Practical design checklist
Primary clarifier/API unit: install a 5:1 L:W oil separator with coalescing plates if space allows. Include automatic skimmers and sludge hoppers. Target residual oil <100 mg/L after API. Gravity separation hardware and oil skimming equipment such as oil removal systems can bolster free‑oil capture.
DAF polishing: use DAF with chemical feed after API and design for ~15–30 minutes retention; expect ~80% removal of emulsified oil and organics (www.researchgate.net). Coagulants applied upstream can be sourced from programs like PAC/ACH.
Equalization basin: provide 1+ days of flow buffering with pH adjustment; instrumentation and tanks in wastewater ancillaries help standardize chemical handling and mixing.
Secondary activated sludge: design for BOD loading ~1.0–1.5 kg/m³·d, MLSS ~2–3 g/L, DO 2–3 mg/L. Include nitrification (approximately 24 h contact). Aim for >90% BOD removal. Equipment packages such as activated sludge aeration systems provide a familiar baseline.

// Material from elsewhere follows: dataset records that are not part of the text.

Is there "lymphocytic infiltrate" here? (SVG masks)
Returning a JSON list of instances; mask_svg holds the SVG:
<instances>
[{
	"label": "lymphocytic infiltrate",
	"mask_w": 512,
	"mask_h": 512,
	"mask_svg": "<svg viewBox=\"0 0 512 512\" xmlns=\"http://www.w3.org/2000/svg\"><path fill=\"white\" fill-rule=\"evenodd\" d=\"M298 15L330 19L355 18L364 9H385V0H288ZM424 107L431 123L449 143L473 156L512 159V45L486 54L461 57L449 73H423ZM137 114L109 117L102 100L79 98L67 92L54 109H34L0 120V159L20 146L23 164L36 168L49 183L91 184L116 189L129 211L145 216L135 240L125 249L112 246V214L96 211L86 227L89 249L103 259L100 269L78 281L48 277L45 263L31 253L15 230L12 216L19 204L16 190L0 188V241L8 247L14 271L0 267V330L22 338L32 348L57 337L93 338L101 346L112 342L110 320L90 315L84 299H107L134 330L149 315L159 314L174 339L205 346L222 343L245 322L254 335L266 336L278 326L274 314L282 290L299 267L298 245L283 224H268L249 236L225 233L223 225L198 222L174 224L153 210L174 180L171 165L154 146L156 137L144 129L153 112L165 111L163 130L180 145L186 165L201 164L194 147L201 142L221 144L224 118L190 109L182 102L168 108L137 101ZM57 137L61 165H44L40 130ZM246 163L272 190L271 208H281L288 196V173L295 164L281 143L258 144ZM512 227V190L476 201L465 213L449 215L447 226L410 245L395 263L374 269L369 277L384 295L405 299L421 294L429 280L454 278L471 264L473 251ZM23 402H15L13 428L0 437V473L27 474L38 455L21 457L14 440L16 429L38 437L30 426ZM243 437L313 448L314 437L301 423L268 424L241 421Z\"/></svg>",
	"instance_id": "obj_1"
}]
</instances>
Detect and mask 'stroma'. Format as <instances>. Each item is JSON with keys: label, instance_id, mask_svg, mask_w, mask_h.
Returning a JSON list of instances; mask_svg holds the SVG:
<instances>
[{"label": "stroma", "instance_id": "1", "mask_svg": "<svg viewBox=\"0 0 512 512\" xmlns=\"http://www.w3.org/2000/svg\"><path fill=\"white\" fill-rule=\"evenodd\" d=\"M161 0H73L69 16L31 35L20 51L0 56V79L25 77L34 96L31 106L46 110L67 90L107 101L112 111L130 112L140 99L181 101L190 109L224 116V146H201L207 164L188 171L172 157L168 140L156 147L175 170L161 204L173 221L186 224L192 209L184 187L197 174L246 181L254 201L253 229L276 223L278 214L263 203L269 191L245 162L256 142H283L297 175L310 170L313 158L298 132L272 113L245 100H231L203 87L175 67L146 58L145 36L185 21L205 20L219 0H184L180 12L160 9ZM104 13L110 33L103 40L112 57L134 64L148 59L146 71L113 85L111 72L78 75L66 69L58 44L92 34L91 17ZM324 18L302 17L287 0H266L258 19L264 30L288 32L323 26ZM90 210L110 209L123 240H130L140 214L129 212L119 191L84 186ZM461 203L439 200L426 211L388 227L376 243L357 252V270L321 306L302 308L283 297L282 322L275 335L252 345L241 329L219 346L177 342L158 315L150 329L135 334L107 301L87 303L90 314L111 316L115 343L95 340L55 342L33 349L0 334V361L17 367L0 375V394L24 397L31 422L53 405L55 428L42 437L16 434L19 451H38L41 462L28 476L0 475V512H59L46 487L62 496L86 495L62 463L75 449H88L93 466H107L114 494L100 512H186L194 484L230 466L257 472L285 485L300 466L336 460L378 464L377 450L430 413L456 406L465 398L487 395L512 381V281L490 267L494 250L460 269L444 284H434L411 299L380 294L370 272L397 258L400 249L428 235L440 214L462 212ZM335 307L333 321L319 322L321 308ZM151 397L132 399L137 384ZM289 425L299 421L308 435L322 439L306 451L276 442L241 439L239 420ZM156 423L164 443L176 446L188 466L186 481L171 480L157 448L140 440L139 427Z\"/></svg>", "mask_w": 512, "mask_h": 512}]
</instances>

Advanced aerobic process: consider MBBR or MBR to achieve >95% removal and a compact layout. Pilot tests have shown MBR effluents far exceeding standards (www.sciencepublishinggroup.com) (www.sciencepublishinggroup.com).
Tertiary polishing: add multimedia filtration (or cloth filters) followed by activated carbon. For reuse water, add UF + RO. Ensure final oil ≤5 mg/L and BOD/COD meet client targets (typically 10–20 mg/L). Media and carbon building blocks include sand/silica filters and activated carbon; membrane pretreatment and desalting stages are built with UF and downstream nanofiltration or RO.
Monitoring: use continuous oil‑in‑water monitors, plus monthly lab tests for BOD, COD, NH₃, phenol, and more to prove compliance.
Sludge handling: thicken sludge from API and DAF; dewater by centrifuge or filter press and incinerate or co‑process. Activated sludge excess can be stabilized (digested) if needed.
Compliance and calculation notes
Following these guidelines and current technologies, a refinery WWTP can reliably meet Indonesia’s standards (id.scribd.com). Specific removal data—API separator oil removal 60–99% (www.watertechnologies.com), DAF ≥80% oil/organic removal (www.researchgate.net), secondary BOD removal ~90% (www.watertechnologies.com), tertiary solids removal ~80–95% (www.watertechnologies.com)—should be used in design calculations to size units and predict effluent quality. Rigorous monitoring, smart primary separation, robust biology, and targeted polishing enable environmental compliance, cut freshwater intake, and improve long‑term operational efficiency.
Sources: a 2024 systematic review on refinery wastewater reuse (www.sciencepublishinggroup.com) (www.sciencepublishinggroup.com); industry design guidelines (www.watertechnologies.com) (docsbay.net); and Indonesian regulations (id.scribd.com). All numeric values and performance figures are drawn from these sources.